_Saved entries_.
---

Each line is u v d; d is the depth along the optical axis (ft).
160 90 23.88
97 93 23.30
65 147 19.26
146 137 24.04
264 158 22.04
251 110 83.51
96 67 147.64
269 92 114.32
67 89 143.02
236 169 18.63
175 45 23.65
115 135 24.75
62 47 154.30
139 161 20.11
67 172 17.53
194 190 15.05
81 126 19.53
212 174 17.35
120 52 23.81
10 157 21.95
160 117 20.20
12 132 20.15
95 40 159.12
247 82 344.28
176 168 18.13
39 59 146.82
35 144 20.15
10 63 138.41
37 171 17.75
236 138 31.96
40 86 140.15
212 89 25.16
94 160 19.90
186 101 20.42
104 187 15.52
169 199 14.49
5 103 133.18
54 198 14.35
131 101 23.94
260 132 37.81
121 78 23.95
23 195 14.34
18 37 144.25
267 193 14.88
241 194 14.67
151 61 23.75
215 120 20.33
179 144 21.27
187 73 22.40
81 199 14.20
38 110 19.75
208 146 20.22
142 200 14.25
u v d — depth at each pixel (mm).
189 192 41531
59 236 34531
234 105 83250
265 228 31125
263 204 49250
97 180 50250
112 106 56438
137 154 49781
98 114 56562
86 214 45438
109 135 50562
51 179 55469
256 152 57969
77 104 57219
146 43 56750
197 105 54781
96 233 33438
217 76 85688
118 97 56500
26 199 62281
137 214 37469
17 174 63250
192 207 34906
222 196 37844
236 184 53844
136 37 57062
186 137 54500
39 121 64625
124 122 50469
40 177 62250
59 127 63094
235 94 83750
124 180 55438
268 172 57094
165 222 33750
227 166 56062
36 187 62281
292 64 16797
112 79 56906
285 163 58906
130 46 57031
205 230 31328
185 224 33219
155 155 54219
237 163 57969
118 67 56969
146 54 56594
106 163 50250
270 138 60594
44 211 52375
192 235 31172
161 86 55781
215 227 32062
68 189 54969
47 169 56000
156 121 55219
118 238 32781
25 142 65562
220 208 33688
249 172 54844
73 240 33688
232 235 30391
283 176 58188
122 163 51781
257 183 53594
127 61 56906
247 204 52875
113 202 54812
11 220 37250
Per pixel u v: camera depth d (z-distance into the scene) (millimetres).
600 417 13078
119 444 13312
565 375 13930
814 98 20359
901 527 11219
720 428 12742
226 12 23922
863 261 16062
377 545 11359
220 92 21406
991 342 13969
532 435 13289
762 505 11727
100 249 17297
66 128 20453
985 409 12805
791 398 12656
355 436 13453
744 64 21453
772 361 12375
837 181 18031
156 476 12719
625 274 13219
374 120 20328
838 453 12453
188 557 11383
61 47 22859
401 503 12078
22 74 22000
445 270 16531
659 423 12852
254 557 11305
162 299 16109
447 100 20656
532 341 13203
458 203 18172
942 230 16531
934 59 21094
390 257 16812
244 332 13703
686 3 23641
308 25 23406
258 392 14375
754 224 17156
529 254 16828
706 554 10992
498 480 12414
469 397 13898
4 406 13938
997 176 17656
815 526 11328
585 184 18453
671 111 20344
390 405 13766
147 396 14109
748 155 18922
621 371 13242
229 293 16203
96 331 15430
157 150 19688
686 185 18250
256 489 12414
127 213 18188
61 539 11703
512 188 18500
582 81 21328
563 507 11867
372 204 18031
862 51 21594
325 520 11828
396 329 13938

---

Tally every line above that has the word "pixel", and report the total with no other words.

_Result_. 2